### [Sección de texto]

◇ ◇ ◇

Un querido amigo me cuenta que en sueños se le aparece su compadre, fallecido hace un par de años en circunstancias trágicas. En estos sueños, a veces su compadre (o la imagen soñada del mismo) hace afirmaciones muy hondas que mi amigo no sabe si tomar en consideración. Y, entre bromas y veras, me solicita un dictamen sobre estas visiones soñadas de su compadre. Se trata de una cuestión muy interpeladora, pues en mis sueños también se me aparecen personas difuntas muy queridas, en especial mi abuelo, con quien mantengo largos coloquios de los que luego, al despertar, sólo recuerdo fragmentos deshilachados, aunque muy reveladores.
Homero, en La Odisea, distingue entre sueños ‘falsos’ y ‘verdaderos’ en aquel célebre pasaje en que Penélope percibe las dos puertas del sueño: una de marfil, de donde brotan los sueños falaces; otra de cuerno, de donde emanan los sueños veraces o premonitorios. Y Cicerón, en su tratadillo sobre la adivinación, establece una clasificación tripartita de las fuentes del sueño (los hombres, los espíritus inmortales y los dioses) que reconoce la existencia de sueños inspirados sobrenaturalmente.
La tradición cristiana nunca negará esta inspiración sobrenatural de los sueños, o de ciertos sueños; a veces inspirados por el mismísimo Dios, a veces por espíritus (angélicos o diabólicos). En el Antiguo Testamento, se sueña desde luego mucho más que en el Nuevo (Jacob, los faraones egipcios, Nabucodonosor, etcétera); pero el Nuevo también contiene sueños dilucidadores: San José, por ejemplo, no repudia a la Virgen después de que un ángel le aclare en sueños la naturaleza de su embarazo; y los Magos de Oriente reciben en sueños la encomienda de escaquearse de Herodes. Por lo demás, algunos de los episodios más importantes de la propagación del cristianismo se fundan en un sueño, como la victoria de Constantino contra Majencio en el puente Milvio.

◇ ◇ ◇

### [Filas sin procesar]
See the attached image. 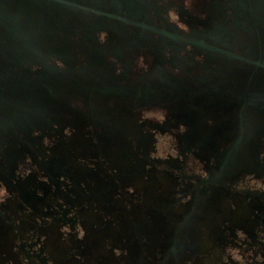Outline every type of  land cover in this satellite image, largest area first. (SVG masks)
<instances>
[{"label": "flooded vegetation", "instance_id": "1", "mask_svg": "<svg viewBox=\"0 0 264 264\" xmlns=\"http://www.w3.org/2000/svg\"><path fill=\"white\" fill-rule=\"evenodd\" d=\"M80 1L104 12L94 21L105 26L97 34L99 45L113 35L131 48L107 61L114 66L105 77L156 90L153 101L130 106L126 114L140 133L153 137L148 166L157 167V175L176 196L174 232L149 242L131 225L132 238H143L132 245L126 241L128 230L118 211L122 204L127 211L134 206L136 191L121 192L113 203L107 187L84 181L92 167L82 166L79 156L69 155L68 166L55 161L52 146L59 138L52 132L59 128L64 144L77 137L76 121L63 115L60 124L54 120L51 131L31 130L40 138L32 150L0 142V185L7 190L0 200V264H25L24 258L27 264H97L101 258L107 261L100 264H240L229 246L244 254L253 251L252 264H261L256 255L264 253V188L252 185L249 177L264 181V20L256 16L257 6L264 3L252 7L248 0ZM20 3L12 0V11L25 20L27 12ZM173 11L178 20L172 19ZM53 59L55 71L66 67ZM41 69L34 65L31 71ZM159 89L176 95L164 98ZM45 93L49 100L47 87ZM151 112H163L164 118L147 114ZM90 116L101 119L96 129L118 125L113 113L94 111ZM5 122L0 120V131L14 125ZM159 145L165 151L175 147L179 155L168 151L167 156L154 157ZM195 161L202 171L196 170ZM209 195L219 200L218 208L205 199ZM131 217L134 223L136 216ZM205 220L210 222L206 228ZM78 225L85 229L83 238ZM140 228L145 229L143 223ZM204 236L211 242L191 249L193 240Z\"/></svg>", "mask_w": 264, "mask_h": 264}, {"label": "water", "instance_id": "2", "mask_svg": "<svg viewBox=\"0 0 264 264\" xmlns=\"http://www.w3.org/2000/svg\"><path fill=\"white\" fill-rule=\"evenodd\" d=\"M11 2L12 0H0V120H5L7 125H14L1 127L0 142L7 143L10 148L20 146L24 150H32L34 141L40 138L32 136L31 130L49 128L51 131L54 129V120L60 124V119L66 115L69 120L76 121V142L64 144L63 140L66 139H60L59 128H55L52 133L59 138L52 146L55 161L68 166L69 155L81 157L93 154L101 159V165L108 164L114 172L119 173L116 184L123 186L126 182L136 180L135 191L140 190L141 195L143 192L144 197L148 198L152 193L153 182L156 181L159 207L163 209L175 202L174 192L165 186L166 183L158 175L157 178L154 177L156 180L151 181L153 177H150L149 172L153 173L155 170V167L148 166L151 135L140 133L131 114H126L130 106L153 101L156 96L155 88L150 85L132 87L119 84L113 79L114 76L105 77L106 72L114 66L107 61L122 57L121 51H130L131 48L125 44L124 39L113 35L105 44L99 45L97 34L105 26L94 21L97 19L96 14L104 12L80 3V0H21L20 9L27 12L24 20L23 14L12 11ZM248 2L256 7L257 3L262 4L264 0ZM256 16L264 20V5L257 6ZM259 33L262 31L259 30ZM53 58L59 59L66 67L55 71L52 62L56 63V59ZM34 65L42 69L33 73L31 68ZM5 82L13 83L8 86ZM45 87L49 90V100H45ZM158 92L160 96L169 99L176 95L172 90L169 92L159 89ZM89 111H102L108 115L113 113L118 125L116 128L104 126L96 129L94 127L100 125L101 119L91 117ZM89 128L94 132L85 131ZM7 129L13 132L5 131ZM190 137L194 139L195 136ZM196 139L200 141L199 144L204 143V138ZM76 165L79 168L83 166L80 163ZM88 171L84 181L90 186L106 187L105 180L110 181V178L103 176L97 169L90 168ZM144 173L150 177V186L143 181ZM108 193L113 195V189L108 188ZM205 199L210 206L217 208L219 200L215 196L209 195ZM138 206L137 204L128 209L130 216L137 217L135 209ZM169 213L173 217L170 233L160 232L165 226H162L164 223L161 224L159 218L156 222L143 219L138 225H134L145 233H140L139 236L145 235L151 242L156 237L159 239V235L172 234L176 217L173 216L175 212ZM142 223L145 229L140 228ZM130 227L129 223H124L125 231L128 230L126 241L132 245L143 237L132 238ZM107 230L112 231L109 227ZM195 244L196 240H193L191 249H195Z\"/></svg>", "mask_w": 264, "mask_h": 264}, {"label": "rangeland", "instance_id": "3", "mask_svg": "<svg viewBox=\"0 0 264 264\" xmlns=\"http://www.w3.org/2000/svg\"><path fill=\"white\" fill-rule=\"evenodd\" d=\"M151 139H153V137ZM119 141H122V140H118V142ZM125 141H126V139H124V142ZM79 158H80L81 164L83 163V164L91 165V167L93 169L99 170V172L103 176H106L107 178H110V181L108 179L105 180L104 186H106L107 189L108 188L113 189L114 194L111 196V201L112 202L113 201L115 202L116 200H118L117 197H118V195H120L121 192L127 191L130 187H133L135 189L134 186L137 185L136 184L137 183L136 180H131L129 182H126L125 184H123V186H120L118 183L116 184V182H118L117 175L119 173L114 172V170H112L109 167L108 164L107 165H101L99 163V161L101 159L97 158V156H95L93 154H88V155H85V156H81ZM154 169L155 170H154L153 173L149 172V174L151 175L150 177L151 178L153 177V179L151 181L156 180V179H154V177L157 178V167H155ZM141 176H142V174H141ZM150 177H148V175H146L145 173L143 174V181H145L147 183V185L152 184L150 182V180H149ZM153 184H154V186L152 185L153 189L151 188L152 193H150V194L147 193V194H149L148 198L144 197L145 193H143V192H142V195H141L140 190L136 191V194H135L136 198L134 200H137V202H135L133 200L134 201V206L137 205V204L139 205L138 207H136V209L134 208L135 211H137L139 213V215L134 219L136 223L135 222L133 223V220L129 221L130 220L129 217H131L130 216L131 214H129L130 211H127V208H128L127 204H122L121 206H119L121 209L118 212L123 214L122 215L123 222L125 223V222L128 221V222H130L129 223L130 225H138L139 222L140 221L142 222L143 219H148L150 221L153 220V221L156 222V220L159 218L161 224L164 223L162 226H165V227L162 228V230H160V232L165 231V233H170V231L172 229V218L173 217L170 215L169 211L174 212L179 207L178 203H176V201H175V203L171 202L170 205L166 206L163 209L161 207H159V205L156 206L155 203H157V201H158L157 200V183H156V181H154ZM132 192H134V191H132ZM175 197L176 196H173V198H175ZM144 199H145V201H144ZM116 206H118V205H116ZM130 208H132V207L129 206V209ZM124 212H125V214H124ZM143 214L145 216H143ZM203 223H204L203 225H205L204 228H206V226H208V225L210 226L209 220H208V222L205 220V222H203ZM211 236H212V234L210 235V237ZM202 237L196 238V244L194 245V248H195L194 250L199 249V247L200 248L203 247L205 243H206L205 245H207V244H209L211 242V238L209 236H208V238H205V236H204V238H202ZM139 241H142V239L139 240ZM147 246L151 247L150 245H147ZM166 249H167L166 251L170 250L169 247H167ZM96 260L99 262L97 264H100L101 262L107 261V260H104L103 258L96 259Z\"/></svg>", "mask_w": 264, "mask_h": 264}, {"label": "clouds", "instance_id": "4", "mask_svg": "<svg viewBox=\"0 0 264 264\" xmlns=\"http://www.w3.org/2000/svg\"><path fill=\"white\" fill-rule=\"evenodd\" d=\"M172 19L174 20H178L177 14L173 11L171 13ZM180 26L182 28H187V25L181 23ZM141 63H143V58H141ZM148 115H156L158 116L160 119L164 118L163 112H151V113H147ZM183 127V126H182ZM168 140H171V137H167ZM160 147V145L158 146ZM168 151H171L173 156L179 155L178 150L175 147L169 148L167 151L163 150L160 147V151L159 152H153L152 155L155 156H167ZM190 164L193 163V161L189 162ZM195 164L197 165V171L200 172L202 171V168L199 166V161H195ZM204 175H207L206 172L203 173ZM249 180H251L252 185H254L255 187H259V188H264V181L261 180H256L253 179L252 177H249ZM243 185H241L242 187ZM128 191L132 192L135 191V189L133 187H130L128 189ZM7 194V190L5 187H3V185H0V200H3L5 195ZM190 198V197H189ZM78 229H79V235L81 238H83V236L85 235V229L78 225ZM67 231V229H65ZM238 235L241 238H245L246 237V233L243 232V230H238ZM261 238L264 239V233H261ZM245 247H247V245H245ZM37 248H39V245H37ZM228 251L232 254L233 258L237 261L240 262V264H252L250 257H252L253 255V251H249L247 254H244L242 252V250L240 248H234L229 246ZM117 254L120 253V249H116ZM25 259V264H27V258ZM225 259L227 260V256L225 257ZM256 260L260 261L261 264H264V253H260L258 255H256ZM49 264H53V262L50 260Z\"/></svg>", "mask_w": 264, "mask_h": 264}]
</instances>
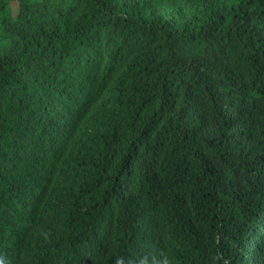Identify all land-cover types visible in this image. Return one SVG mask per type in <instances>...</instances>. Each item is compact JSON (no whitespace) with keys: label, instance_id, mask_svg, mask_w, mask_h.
Wrapping results in <instances>:
<instances>
[{"label":"trees","instance_id":"1","mask_svg":"<svg viewBox=\"0 0 264 264\" xmlns=\"http://www.w3.org/2000/svg\"><path fill=\"white\" fill-rule=\"evenodd\" d=\"M0 264H264V0H0Z\"/></svg>","mask_w":264,"mask_h":264}]
</instances>
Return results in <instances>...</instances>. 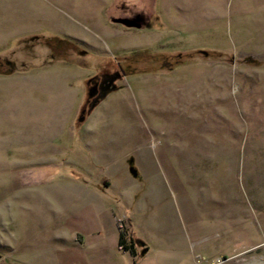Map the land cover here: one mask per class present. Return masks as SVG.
<instances>
[{"label":"rangeland","instance_id":"obj_1","mask_svg":"<svg viewBox=\"0 0 264 264\" xmlns=\"http://www.w3.org/2000/svg\"><path fill=\"white\" fill-rule=\"evenodd\" d=\"M6 60L0 264H264V0H0Z\"/></svg>","mask_w":264,"mask_h":264},{"label":"flooded vegetation","instance_id":"obj_2","mask_svg":"<svg viewBox=\"0 0 264 264\" xmlns=\"http://www.w3.org/2000/svg\"><path fill=\"white\" fill-rule=\"evenodd\" d=\"M75 38L76 37H74V39ZM59 41L60 42L62 41L61 43L65 45L73 43V40L64 41L61 39ZM57 48H59L58 45L56 49ZM14 67H15L14 63L9 60L0 61L1 70L11 69V68L15 70ZM125 73H126V69L122 65H120L118 68H113L112 65L106 66L104 69L100 71V73L95 74L93 76L94 79L90 85V91H89L92 93L91 97L93 99H96L98 97H104L103 99H105L112 91L119 89L121 87L119 83L123 78V74Z\"/></svg>","mask_w":264,"mask_h":264},{"label":"trees","instance_id":"obj_3","mask_svg":"<svg viewBox=\"0 0 264 264\" xmlns=\"http://www.w3.org/2000/svg\"><path fill=\"white\" fill-rule=\"evenodd\" d=\"M201 51V50H199ZM202 52V51H201ZM14 69L11 68V69H4V70H1L0 69V74H3V73H10L12 72ZM94 77H91L88 79L87 81V85H88V94H87V100L84 104V107L82 109V115H81V118L80 120H83V118H85L86 115H88L92 109H94L95 106H97L100 101L104 98V97H98L96 99H93L91 96H92V93L89 92L90 91V85L93 81ZM130 170L131 172L137 176L138 175V171L137 169L135 168L133 162V158L131 157L130 159ZM119 245L120 246H123L124 245V250H131V252L133 253V255H136V252L133 250L134 246L136 243H140V244H144L145 243L141 240V239H137V238H134V237H129V240L127 239L126 237V233H124L123 231H120V234H119ZM147 251V248H145L142 252H146Z\"/></svg>","mask_w":264,"mask_h":264},{"label":"crops","instance_id":"obj_4","mask_svg":"<svg viewBox=\"0 0 264 264\" xmlns=\"http://www.w3.org/2000/svg\"><path fill=\"white\" fill-rule=\"evenodd\" d=\"M42 86L46 87V85H39V87H42ZM102 184H103V186H104L105 188L110 187V186L112 185V183H111L110 181H109V182L104 181ZM103 189H104V188H103Z\"/></svg>","mask_w":264,"mask_h":264},{"label":"water","instance_id":"obj_5","mask_svg":"<svg viewBox=\"0 0 264 264\" xmlns=\"http://www.w3.org/2000/svg\"><path fill=\"white\" fill-rule=\"evenodd\" d=\"M121 21L125 22L126 24L128 25H131V24H135L133 22H130L129 20H125V19H120ZM206 52V51H205Z\"/></svg>","mask_w":264,"mask_h":264}]
</instances>
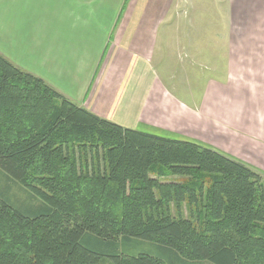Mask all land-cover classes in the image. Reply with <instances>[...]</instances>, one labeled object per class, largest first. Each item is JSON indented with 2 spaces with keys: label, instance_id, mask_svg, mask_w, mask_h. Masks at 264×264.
<instances>
[{
  "label": "trees",
  "instance_id": "1",
  "mask_svg": "<svg viewBox=\"0 0 264 264\" xmlns=\"http://www.w3.org/2000/svg\"><path fill=\"white\" fill-rule=\"evenodd\" d=\"M0 173L28 196L0 193V264H264V175L102 118L1 53ZM184 201L198 225L170 214Z\"/></svg>",
  "mask_w": 264,
  "mask_h": 264
},
{
  "label": "crops",
  "instance_id": "2",
  "mask_svg": "<svg viewBox=\"0 0 264 264\" xmlns=\"http://www.w3.org/2000/svg\"><path fill=\"white\" fill-rule=\"evenodd\" d=\"M221 1L229 3L224 77L207 78L192 107L150 69L161 35L176 29L161 25L173 0H0V30L41 50L48 71L36 76L77 105L264 175V84L253 79L264 67V0Z\"/></svg>",
  "mask_w": 264,
  "mask_h": 264
},
{
  "label": "rangeland",
  "instance_id": "3",
  "mask_svg": "<svg viewBox=\"0 0 264 264\" xmlns=\"http://www.w3.org/2000/svg\"><path fill=\"white\" fill-rule=\"evenodd\" d=\"M228 9L229 3L221 0H173L172 5L167 8L169 12L161 25L176 29L161 35L160 47L155 51L150 69L153 74L161 78L163 81L161 82L167 89L175 92L177 99L185 105L191 107L197 105L198 101H194L199 97L207 78L224 77L223 70L229 56V51L226 49L228 35L225 34L228 26L226 17ZM21 42L22 36L19 35L16 43L13 44L12 36L0 30V53L23 70L32 71L35 75H44L43 71L47 72L48 68L39 63L42 51L32 47L27 50ZM32 44L33 40L30 41V45ZM20 46L24 49H19ZM230 54L232 57V51ZM258 56H261L260 52ZM236 57L239 59L238 51H236ZM237 64L240 66V62ZM49 68L55 73L56 67ZM148 73L151 72L148 71ZM253 79H256L254 81L258 84H264L262 65H258V71ZM157 83H160V79ZM153 175L165 183L181 182L186 179L170 173ZM5 182L7 181L0 173V193H4L6 189L12 201L18 204L27 203V193L19 184L7 182L9 186L7 189ZM178 210L182 217L192 219L193 223L198 225L199 221L191 217L185 201L180 204L179 209L174 202H170V214L177 217ZM143 251L156 254L150 246H145ZM194 264L210 263L202 261Z\"/></svg>",
  "mask_w": 264,
  "mask_h": 264
}]
</instances>
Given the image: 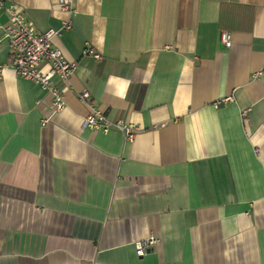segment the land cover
<instances>
[{"label": "crops", "instance_id": "crops-1", "mask_svg": "<svg viewBox=\"0 0 264 264\" xmlns=\"http://www.w3.org/2000/svg\"><path fill=\"white\" fill-rule=\"evenodd\" d=\"M7 1L43 32L67 18L60 0ZM75 7L53 38L77 64L54 79L64 110L43 125L50 94L0 76V264H264V0ZM8 20L0 8V64ZM84 91L143 129L127 141L86 128Z\"/></svg>", "mask_w": 264, "mask_h": 264}, {"label": "built area", "instance_id": "built-area-1", "mask_svg": "<svg viewBox=\"0 0 264 264\" xmlns=\"http://www.w3.org/2000/svg\"><path fill=\"white\" fill-rule=\"evenodd\" d=\"M8 2L0 0V8L5 9L9 17L3 32L10 47L11 57L8 63L0 64V76L4 69L11 67L17 74L36 82L50 94L49 105L42 115V123L45 125L66 107L61 84L55 83L54 79L62 83L68 82L77 67L76 62L70 61L63 50L53 43L56 35L73 28V19L76 15L75 0H60L61 8L66 12L67 18L61 29H50L44 32L33 26L25 13L17 9L14 2ZM220 40L223 46L231 47L232 37L229 31H221ZM84 53L95 59L101 58V54L90 47H87ZM43 64L49 65L45 73L41 72ZM79 98L89 110L84 117L83 124L86 128L102 133L117 129L122 132L127 141H133L137 133L143 129L141 125L125 119L112 120L103 109L91 101V96L87 91L82 92ZM229 99V97L222 98L216 102V105L225 103ZM156 241L157 237L154 235L138 241L136 243L137 255L147 254L152 250Z\"/></svg>", "mask_w": 264, "mask_h": 264}]
</instances>
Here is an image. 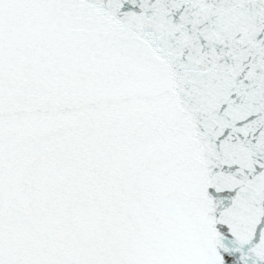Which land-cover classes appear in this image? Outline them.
<instances>
[{
  "label": "snow or ice",
  "instance_id": "obj_1",
  "mask_svg": "<svg viewBox=\"0 0 264 264\" xmlns=\"http://www.w3.org/2000/svg\"><path fill=\"white\" fill-rule=\"evenodd\" d=\"M0 264H264V0H0Z\"/></svg>",
  "mask_w": 264,
  "mask_h": 264
}]
</instances>
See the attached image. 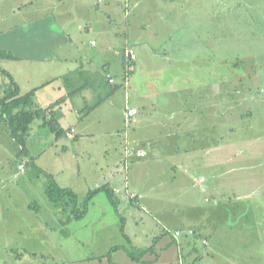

◇ ◇ ◇

### [Tareas por realizar]
A - Indica si cada afirmación concuerda con el texto sobre los sueños, respondiendo sí o no y citando literalmente las palabras del texto que lo deciden: (i) según Homero, los sueños veraces salen de la puerta de marfil; (ii) Cicerón admite que existen sueños de inspiración sobrenatural; (iii) en el Antiguo Testamento se sueña menos que en el Nuevo.
B - Traduce al inglés esta oración del texto sobre los sueños: «La tradición cristiana nunca negará esta inspiración sobrenatural de los sueños, o de ciertos sueños; a veces inspirados por el mismísimo Dios, a veces por espíritus (angélicos o diabólicos).»
C - Reproduce el fragmento del texto sobre los sueños comprendido entre «La tradición cristiana» y «el puente Milvio.», ambos incluidos.

### [Respuestas por tarea]
A -
(i) No: «una de marfil, de donde brotan los sueños falaces».
(ii) Sí: «que reconoce la existencia de sueños inspirados sobrenaturalmente».
(iii) No: «En el Antiguo Testamento, se sueña desde luego mucho más que en el Nuevo».

B - The Christian tradition will never deny this supernatural inspiration of dreams, or of certain dreams; sometimes inspired by God himself, sometimes by spirits (angelic or diabolical).

C -
La tradición cristiana nunca negará esta inspiración sobrenatural de los sueños, o de ciertos sueños; a veces inspirados por el mismísimo Dios, a veces por espíritus (angélicos o diabólicos). En el Antiguo Testamento, se sueña desde luego mucho más que en el Nuevo (Jacob, los faraones egipcios, Nabucodonosor, etcétera); pero el Nuevo también contiene sueños dilucidadores: San José, por ejemplo, no repudia a la Virgen después de que un ángel le aclare en sueños la naturaleza de su embarazo; y los Magos de Oriente reciben en sueños la encomienda de escaquearse de Herodes. Por lo demás, algunos de los episodios más importantes de la propagación del cristianismo se fundan en un sueño, como la victoria de Constantino contra Majencio en el puente Milvio.